If one wishes to realize the distance which may lie between “facts” and the meaning of facts, let one go to the field of social discussion. Many persons seem to suppose that facts carry their meaning along with themselves on their face. Accumulate enough of them, and their interpretation stares out at you. The development of physical science is thought to confirm the idea. But the power of physical facts to coerce belief does not reside in the bare phenomena. It proceeds from method, from the technique of research and calculation. No one is ever forced by just collection of facts to accept a particular theory of their meaning, so long as one retains intact some other doctrine by which he can marshal them. Only when the facts are allowed free play for the suggestion of new points of view is any significant conversion of conviction as to meaning possible. Take away from physical science its laboratory apparatus and its mathematical technique, and the human imagination might run wild in its theories of interpretation even if we suppose the brute facts to remain the same. (5)
John Dewey, The Public and Its Problems
I’m fascinated by the way that John Dewey phrases his discussion of “the public” and “the state” in the opening lecture.
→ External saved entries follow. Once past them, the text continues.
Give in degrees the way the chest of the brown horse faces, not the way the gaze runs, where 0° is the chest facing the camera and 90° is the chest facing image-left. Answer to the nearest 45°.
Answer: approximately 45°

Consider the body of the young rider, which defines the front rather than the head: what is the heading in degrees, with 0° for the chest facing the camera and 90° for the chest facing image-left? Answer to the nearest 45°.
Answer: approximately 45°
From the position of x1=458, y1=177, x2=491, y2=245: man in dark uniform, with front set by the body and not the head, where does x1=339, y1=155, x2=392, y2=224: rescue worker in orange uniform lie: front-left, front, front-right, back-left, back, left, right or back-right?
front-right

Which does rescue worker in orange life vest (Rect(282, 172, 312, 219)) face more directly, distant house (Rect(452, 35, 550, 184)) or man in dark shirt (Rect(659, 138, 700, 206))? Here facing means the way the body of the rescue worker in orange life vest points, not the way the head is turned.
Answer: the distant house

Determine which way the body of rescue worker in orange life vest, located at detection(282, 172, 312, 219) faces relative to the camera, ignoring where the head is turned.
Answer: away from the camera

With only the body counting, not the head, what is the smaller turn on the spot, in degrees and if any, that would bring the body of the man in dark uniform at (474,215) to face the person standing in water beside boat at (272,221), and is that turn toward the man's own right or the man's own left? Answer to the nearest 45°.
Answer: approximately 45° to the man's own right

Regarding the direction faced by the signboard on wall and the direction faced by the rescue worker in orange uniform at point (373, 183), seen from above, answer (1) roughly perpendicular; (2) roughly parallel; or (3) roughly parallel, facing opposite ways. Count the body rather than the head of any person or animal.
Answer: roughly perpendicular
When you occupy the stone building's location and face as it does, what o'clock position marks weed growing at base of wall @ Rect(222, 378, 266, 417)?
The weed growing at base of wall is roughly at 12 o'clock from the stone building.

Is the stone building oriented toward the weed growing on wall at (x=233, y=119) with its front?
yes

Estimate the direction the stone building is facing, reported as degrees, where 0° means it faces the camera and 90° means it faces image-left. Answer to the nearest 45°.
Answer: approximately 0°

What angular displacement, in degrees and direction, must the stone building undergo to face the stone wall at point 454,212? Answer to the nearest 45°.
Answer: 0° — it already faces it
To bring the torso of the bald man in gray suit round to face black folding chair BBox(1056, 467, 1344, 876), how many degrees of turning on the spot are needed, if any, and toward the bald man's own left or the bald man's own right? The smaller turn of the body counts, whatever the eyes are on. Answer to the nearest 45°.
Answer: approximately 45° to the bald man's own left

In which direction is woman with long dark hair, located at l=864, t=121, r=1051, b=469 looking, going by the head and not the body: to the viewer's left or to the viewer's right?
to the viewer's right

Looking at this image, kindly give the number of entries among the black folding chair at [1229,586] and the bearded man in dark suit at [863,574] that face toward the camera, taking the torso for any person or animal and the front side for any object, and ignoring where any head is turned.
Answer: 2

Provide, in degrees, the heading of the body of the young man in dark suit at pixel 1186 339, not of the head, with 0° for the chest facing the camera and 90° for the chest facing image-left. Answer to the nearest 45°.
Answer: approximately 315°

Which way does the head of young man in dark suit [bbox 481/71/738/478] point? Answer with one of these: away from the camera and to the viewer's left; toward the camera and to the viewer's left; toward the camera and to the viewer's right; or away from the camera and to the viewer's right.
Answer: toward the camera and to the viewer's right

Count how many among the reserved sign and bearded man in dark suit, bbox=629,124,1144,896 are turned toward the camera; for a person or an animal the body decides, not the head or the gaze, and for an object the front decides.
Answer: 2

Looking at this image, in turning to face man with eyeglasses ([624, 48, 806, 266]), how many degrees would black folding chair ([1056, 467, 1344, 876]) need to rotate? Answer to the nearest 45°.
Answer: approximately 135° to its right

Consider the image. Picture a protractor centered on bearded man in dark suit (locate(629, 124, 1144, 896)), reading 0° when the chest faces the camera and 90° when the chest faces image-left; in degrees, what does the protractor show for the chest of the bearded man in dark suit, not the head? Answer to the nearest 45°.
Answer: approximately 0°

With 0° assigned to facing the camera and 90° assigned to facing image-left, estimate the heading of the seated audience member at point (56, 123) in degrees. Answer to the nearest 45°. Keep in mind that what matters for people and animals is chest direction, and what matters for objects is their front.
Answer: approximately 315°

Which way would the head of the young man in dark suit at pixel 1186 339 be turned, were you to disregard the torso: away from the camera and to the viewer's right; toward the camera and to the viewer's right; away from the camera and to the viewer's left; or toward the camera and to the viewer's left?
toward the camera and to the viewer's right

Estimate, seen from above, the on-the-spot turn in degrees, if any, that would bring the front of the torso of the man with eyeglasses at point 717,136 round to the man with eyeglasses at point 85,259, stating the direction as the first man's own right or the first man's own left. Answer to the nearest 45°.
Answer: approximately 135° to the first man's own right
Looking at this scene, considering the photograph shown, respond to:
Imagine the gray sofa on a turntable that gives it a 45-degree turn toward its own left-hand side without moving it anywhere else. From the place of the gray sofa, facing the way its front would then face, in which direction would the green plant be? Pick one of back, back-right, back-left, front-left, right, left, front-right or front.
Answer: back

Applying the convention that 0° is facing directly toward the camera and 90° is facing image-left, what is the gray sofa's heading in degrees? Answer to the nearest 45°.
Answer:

I’ve seen the same strategies in a lot of other books (perhaps under his influence, perhaps not) but the phrasing here seems easy to “run wild” with.
In this paragraph, useful facts play freely and meanings are read differently from new points of view. This freedom is contingent on apparatus and technique. When new doctrine is available, then there can be significant conversion of conviction. Advances, then, are contingent less on physical facts than on new methods of interpretation. It seems that as early as 1927, the storehouse of facts seemed full (rather than expanding) and method, research, and calculation are king—this sounds amazingly close to contemporary approaches to information design. The call for “social software” seems little different from Dewey’s focus on “the field of social discussion.” Facts don’t have faces; people do.